## Task description
Rewrite the rows below as a Markdown table with the columns Line and Text, giving each line its number and its wording. Skip the blank lines and leave out the pictures.
[Records provided]
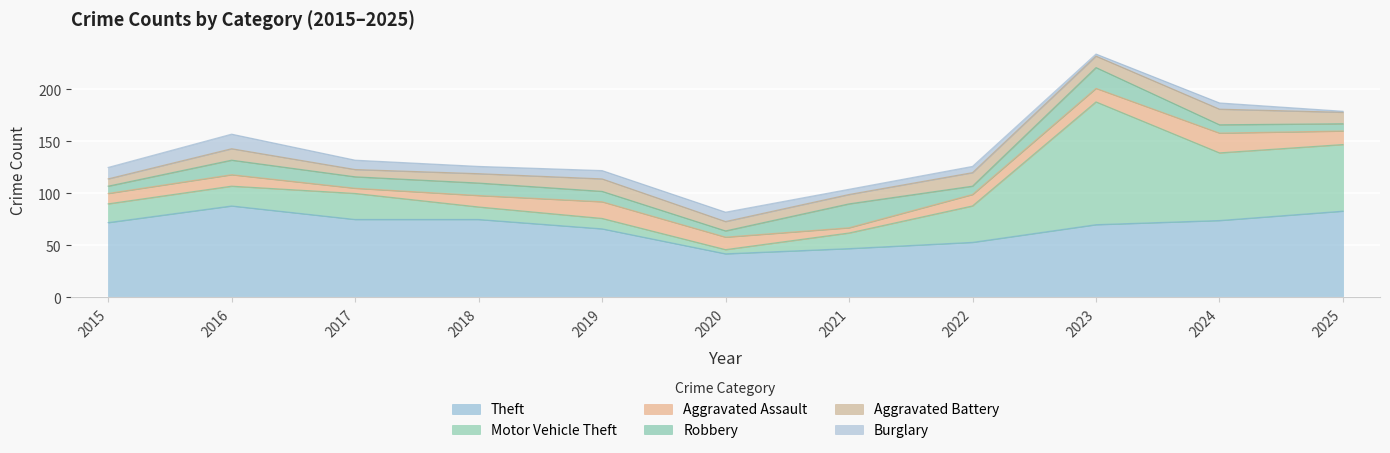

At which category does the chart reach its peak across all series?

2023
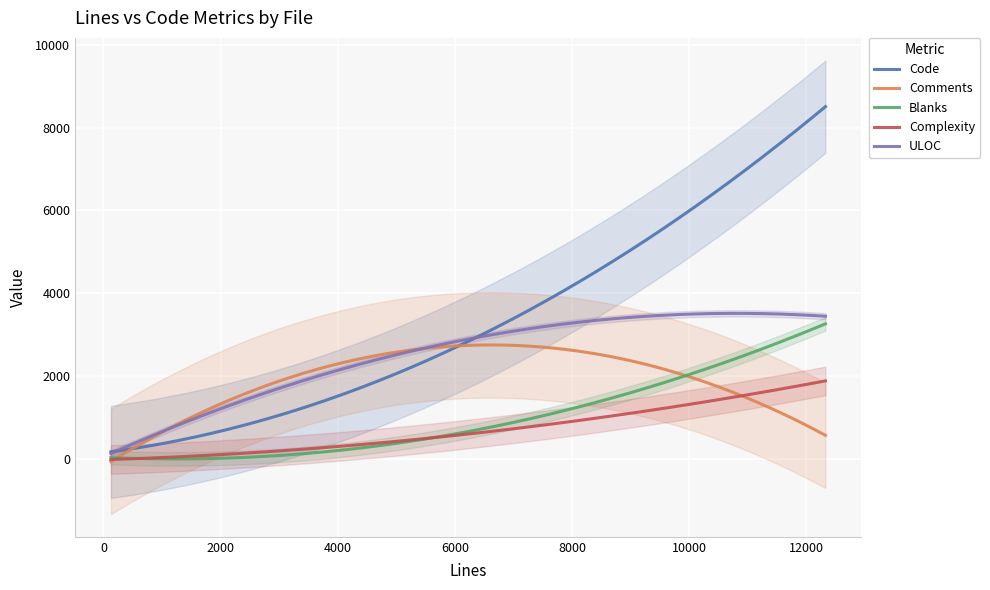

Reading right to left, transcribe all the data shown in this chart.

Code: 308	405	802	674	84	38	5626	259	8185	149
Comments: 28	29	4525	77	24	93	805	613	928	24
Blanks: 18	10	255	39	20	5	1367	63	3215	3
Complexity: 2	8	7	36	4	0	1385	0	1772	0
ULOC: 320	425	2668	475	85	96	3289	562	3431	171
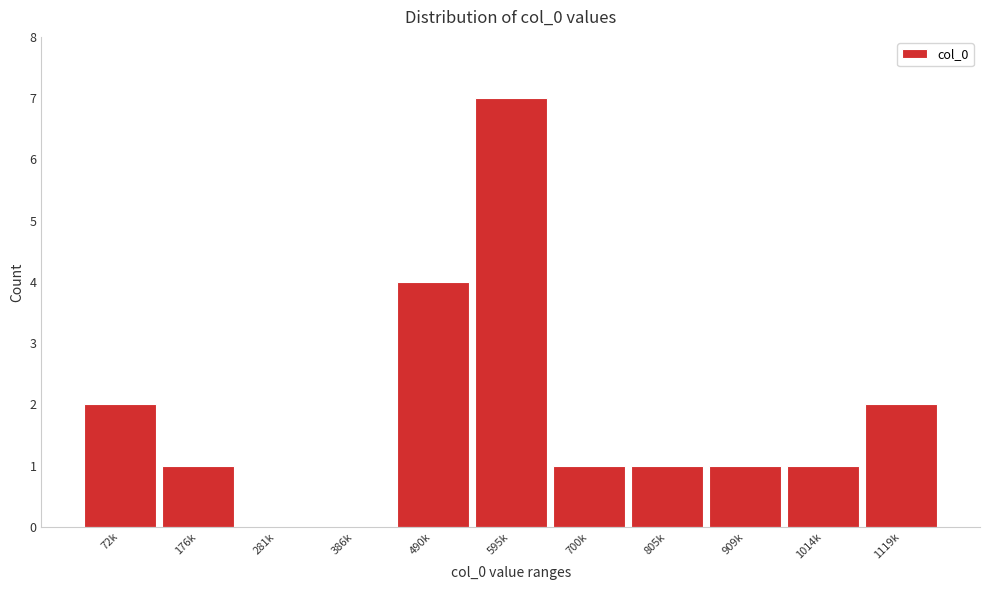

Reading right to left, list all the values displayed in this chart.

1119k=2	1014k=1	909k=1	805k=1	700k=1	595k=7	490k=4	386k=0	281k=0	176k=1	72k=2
[/Records provided]
## Task response
| Line | Text |
|---|---|
| 1 | At which category does the chart reach its peak across all series? |
| 2 | 2023 |
| 3 | Reading right to left, transcribe all the data shown in this chart. |
| 4 | Code: 308	405	802	674	84	38	5626	259	8185	149 |
| 5 | Comments: 28	29	4525	77	24	93	805	613	928	24 |
| 6 | Blanks: 18	10	255	39	20	5	1367	63	3215	3 |
| 7 | Complexity: 2	8	7	36	4	0	1385	0	1772	0 |
| 8 | ULOC: 320	425	2668	475	85	96	3289	562	3431	171 |
| 9 | Reading right to left, list all the values displayed in this chart. |
| 10 | 1119k=2	1014k=1	909k=1	805k=1	700k=1	595k=7	490k=4	386k=0	281k=0	176k=1	72k=2 |